JJ Tabane Columnist
Jacob Zuma. Picture: SIMPHIWE NKWALI
Jacob Zuma. Picture: SIMPHIWE NKWALI

The election of Cyril Ramaphosa’s election as ANC president has opened a window that was fast closing for the party to retain power in 2019.

It has pleased several sectors of society and was met with jubilation across SA and abroad. The markets reacted well, with the rand strengthening to its best level in months. But whether this outcome will ensure the ANC is not relegated to the opposition benches in Parliament in 2019 depends on what Ramaphosa does with his newfound power between now and the general elections.

It was clear from the ANC presidential campaign that the approach to state capture and the economy were the major differences between the two camps now represented in the national executive committee (NEC). The real test of Ramaphosa’s courage will be what he will do about it — starting in the top leadership of his party where there are people who are implicated  in wrongdoing.

The ANC has lost credibility in a big way after they were seen defending Zuma against all odds. Ramaphosa’s litmus test is to stop this prioritisation of the defence of Zuma — or any individual for that matter — at the expense of the ANC’s electoral chances in 2019. It is that simple.

Zuma’s continued tenure as head of state has to be terminated urgently if the ANC wants to restore credibility. This can be done in a variety of ways including a negotiated settlement. There is no need to chase Zuma away as though he does not have a constituency — Ramaphosa must get
David Mabuza to persuade Zuma to quit amicably for the sake of unity.

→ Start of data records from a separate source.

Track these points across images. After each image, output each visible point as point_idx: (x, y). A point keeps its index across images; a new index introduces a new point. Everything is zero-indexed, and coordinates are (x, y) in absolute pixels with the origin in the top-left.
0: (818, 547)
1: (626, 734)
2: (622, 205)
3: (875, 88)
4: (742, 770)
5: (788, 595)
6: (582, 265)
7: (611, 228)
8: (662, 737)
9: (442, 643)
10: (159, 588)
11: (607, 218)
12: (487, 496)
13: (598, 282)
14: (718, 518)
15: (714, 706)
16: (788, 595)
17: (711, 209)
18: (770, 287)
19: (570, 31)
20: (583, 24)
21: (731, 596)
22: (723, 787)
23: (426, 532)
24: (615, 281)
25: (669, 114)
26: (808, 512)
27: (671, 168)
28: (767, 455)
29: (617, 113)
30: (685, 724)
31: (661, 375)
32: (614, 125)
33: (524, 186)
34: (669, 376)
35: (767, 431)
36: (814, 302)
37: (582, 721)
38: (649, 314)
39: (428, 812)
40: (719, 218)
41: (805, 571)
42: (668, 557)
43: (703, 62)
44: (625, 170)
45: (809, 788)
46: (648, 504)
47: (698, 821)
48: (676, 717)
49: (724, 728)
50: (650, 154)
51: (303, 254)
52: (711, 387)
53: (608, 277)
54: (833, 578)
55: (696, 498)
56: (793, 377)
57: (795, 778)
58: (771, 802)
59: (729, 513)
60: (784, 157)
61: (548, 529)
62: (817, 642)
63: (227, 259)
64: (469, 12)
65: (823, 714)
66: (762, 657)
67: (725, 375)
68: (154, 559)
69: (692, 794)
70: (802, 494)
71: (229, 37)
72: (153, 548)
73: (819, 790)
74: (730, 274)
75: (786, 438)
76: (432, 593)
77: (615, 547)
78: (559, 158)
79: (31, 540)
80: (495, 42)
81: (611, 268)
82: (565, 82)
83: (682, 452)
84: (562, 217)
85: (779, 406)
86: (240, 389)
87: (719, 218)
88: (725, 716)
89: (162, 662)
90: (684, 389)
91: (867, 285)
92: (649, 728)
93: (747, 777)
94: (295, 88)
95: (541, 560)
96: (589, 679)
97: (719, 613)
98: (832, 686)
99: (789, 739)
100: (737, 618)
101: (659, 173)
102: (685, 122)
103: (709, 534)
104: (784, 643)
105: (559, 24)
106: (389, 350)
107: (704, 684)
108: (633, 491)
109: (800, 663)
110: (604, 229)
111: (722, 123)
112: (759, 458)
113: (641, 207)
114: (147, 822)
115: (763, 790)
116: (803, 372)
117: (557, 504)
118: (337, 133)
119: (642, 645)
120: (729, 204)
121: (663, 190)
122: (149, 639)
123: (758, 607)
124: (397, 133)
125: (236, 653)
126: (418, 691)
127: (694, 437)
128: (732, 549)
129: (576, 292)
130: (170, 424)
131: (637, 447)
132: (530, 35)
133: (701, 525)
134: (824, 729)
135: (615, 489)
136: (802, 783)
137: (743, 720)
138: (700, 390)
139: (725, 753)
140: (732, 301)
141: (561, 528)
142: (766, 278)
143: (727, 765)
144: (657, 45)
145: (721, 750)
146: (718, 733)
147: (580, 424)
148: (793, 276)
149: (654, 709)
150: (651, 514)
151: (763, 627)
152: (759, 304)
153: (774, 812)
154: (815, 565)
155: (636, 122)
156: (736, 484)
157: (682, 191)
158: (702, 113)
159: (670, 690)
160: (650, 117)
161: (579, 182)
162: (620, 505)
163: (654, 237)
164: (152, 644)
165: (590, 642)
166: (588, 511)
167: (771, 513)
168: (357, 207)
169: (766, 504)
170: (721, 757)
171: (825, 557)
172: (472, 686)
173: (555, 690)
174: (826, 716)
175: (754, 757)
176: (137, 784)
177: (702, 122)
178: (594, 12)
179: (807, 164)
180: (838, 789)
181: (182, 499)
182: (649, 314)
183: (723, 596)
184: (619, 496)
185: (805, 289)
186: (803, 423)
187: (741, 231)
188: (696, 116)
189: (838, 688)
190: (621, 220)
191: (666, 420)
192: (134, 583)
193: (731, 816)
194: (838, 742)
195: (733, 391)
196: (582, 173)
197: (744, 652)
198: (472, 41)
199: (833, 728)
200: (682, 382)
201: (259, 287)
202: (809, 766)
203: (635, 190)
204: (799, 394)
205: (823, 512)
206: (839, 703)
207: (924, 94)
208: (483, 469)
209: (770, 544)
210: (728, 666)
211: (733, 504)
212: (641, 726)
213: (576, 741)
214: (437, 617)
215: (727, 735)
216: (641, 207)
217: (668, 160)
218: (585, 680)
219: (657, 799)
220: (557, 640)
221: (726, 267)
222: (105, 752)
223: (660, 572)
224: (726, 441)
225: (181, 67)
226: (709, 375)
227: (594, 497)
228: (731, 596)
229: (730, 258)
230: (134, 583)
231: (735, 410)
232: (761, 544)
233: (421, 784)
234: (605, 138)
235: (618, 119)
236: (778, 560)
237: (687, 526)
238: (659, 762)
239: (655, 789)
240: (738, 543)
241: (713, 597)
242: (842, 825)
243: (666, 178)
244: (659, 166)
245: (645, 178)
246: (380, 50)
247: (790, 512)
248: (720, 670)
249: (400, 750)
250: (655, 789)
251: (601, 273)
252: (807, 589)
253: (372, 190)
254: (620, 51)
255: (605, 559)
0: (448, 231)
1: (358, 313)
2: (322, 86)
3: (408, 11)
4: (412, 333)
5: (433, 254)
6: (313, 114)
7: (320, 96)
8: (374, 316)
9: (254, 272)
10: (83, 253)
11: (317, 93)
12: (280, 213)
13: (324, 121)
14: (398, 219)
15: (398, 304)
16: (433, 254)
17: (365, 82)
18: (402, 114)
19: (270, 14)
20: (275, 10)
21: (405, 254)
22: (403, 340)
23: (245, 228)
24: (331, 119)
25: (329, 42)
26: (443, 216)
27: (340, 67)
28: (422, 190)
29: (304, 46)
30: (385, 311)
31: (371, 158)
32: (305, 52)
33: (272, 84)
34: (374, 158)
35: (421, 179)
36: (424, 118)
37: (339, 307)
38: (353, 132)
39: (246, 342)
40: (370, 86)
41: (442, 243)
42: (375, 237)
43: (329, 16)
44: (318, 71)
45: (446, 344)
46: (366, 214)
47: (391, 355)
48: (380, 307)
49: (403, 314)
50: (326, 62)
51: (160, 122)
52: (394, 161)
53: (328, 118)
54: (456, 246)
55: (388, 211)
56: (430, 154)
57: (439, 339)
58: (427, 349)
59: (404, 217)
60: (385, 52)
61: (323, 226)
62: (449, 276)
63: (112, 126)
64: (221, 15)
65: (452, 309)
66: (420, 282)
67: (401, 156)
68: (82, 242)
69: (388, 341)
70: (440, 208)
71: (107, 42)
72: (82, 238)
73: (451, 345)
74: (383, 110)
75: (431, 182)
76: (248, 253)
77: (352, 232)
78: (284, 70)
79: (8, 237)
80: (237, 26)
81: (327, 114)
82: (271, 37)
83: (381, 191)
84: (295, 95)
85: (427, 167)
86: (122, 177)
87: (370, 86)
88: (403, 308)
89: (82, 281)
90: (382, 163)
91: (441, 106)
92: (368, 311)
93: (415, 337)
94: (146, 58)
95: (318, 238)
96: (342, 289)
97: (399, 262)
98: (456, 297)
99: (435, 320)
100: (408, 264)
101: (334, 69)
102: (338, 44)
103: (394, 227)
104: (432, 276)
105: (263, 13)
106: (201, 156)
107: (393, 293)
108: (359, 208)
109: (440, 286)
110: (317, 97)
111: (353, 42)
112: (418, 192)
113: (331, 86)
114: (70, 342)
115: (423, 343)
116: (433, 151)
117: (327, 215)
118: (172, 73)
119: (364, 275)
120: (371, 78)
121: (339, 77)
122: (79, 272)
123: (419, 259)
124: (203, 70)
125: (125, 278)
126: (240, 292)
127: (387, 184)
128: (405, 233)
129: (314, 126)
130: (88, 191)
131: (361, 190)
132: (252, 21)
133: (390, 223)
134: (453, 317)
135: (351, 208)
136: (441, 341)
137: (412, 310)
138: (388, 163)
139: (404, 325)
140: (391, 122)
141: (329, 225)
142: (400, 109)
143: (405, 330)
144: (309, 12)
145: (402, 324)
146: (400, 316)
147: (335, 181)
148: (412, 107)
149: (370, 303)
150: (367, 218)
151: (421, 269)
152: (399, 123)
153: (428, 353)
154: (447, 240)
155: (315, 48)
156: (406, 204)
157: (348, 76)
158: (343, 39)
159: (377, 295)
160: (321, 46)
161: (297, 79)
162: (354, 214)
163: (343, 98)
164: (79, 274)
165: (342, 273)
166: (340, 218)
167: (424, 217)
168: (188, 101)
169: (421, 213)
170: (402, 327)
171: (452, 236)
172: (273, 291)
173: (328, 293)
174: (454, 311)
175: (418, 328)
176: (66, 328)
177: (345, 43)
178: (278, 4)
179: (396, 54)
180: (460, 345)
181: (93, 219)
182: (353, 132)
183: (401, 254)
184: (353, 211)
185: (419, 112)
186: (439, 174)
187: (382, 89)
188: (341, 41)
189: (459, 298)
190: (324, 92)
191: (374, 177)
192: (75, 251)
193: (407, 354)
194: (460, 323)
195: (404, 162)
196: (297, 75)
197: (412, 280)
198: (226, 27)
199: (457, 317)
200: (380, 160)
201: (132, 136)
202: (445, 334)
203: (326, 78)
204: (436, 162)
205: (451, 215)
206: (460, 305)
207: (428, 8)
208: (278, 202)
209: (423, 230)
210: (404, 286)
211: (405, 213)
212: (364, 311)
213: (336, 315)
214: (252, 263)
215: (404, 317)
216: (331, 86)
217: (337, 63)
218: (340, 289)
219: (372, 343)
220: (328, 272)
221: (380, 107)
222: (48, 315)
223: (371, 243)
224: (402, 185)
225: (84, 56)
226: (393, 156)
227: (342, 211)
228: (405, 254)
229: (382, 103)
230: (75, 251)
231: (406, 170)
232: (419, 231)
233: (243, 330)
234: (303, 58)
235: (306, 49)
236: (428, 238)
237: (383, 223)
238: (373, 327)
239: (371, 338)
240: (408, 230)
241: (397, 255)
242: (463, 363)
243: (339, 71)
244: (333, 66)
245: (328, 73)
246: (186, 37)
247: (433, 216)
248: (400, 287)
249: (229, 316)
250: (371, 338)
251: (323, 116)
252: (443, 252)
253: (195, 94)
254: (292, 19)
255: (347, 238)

Getting rid of Zuma requires the sophistication that Ramaphosa deployed at Codesa — he took the National Party to electoral slaughter in a way that they looked forward to it.

The stick to ensure Zuma’s early departure is Ramaphosa’s appointment of a no-nonsense national director of public prosecutions as well as the immediate appointment of a judicial commission of inquiry into state capture. This must happen fast to ensure that the ANC has enough time to deal with the horrendous fallout if ANC leaders and ministers were implicated in state capture — ammunition for the opposition’s election campaign.

It will go a long way to restore confidence if Ramaphosa reshuffled the Cabinet to exclude unapologetically "Gupta ministers". He must use his prerogative to clean up the executive after he has ascended to power soon after getting rid
of Zuma.

Improving the economic wellbeing of the country relies heavily on cleaning up governance within the ANC and the government. The 2016 local government elections have demonstrated that voters have an appetite to try an alternative or at least punish the ANC. The skies have not fallen in the metros the ANC has lost in the local government elections.

Unless Ramaphosa deals with the Zuma albatross, he will find himself on the opposition benches in 2019 and Zuma will have the last laugh as the last ANC president to become a head of state.

If the new NEC fails to find its backbone, voters will be convinced that the Ramaphosa-led ANC is still remotely controlled by Zuma who is a wrecking ball on the economy.

Ramaphosa’s stint in the National Union of Mineworkers and Codesa prepared him for this moment in history — the man who helped write the democratic constitution, and the National Development Plan can write a new chapter for the ANC and SA — good or bad.

• This is my last column in Business Day after almost three years. My thanks to Songezo Zibi, Tim Cohen and Dave Marrs for this great opportunity to shape the thoughts of society.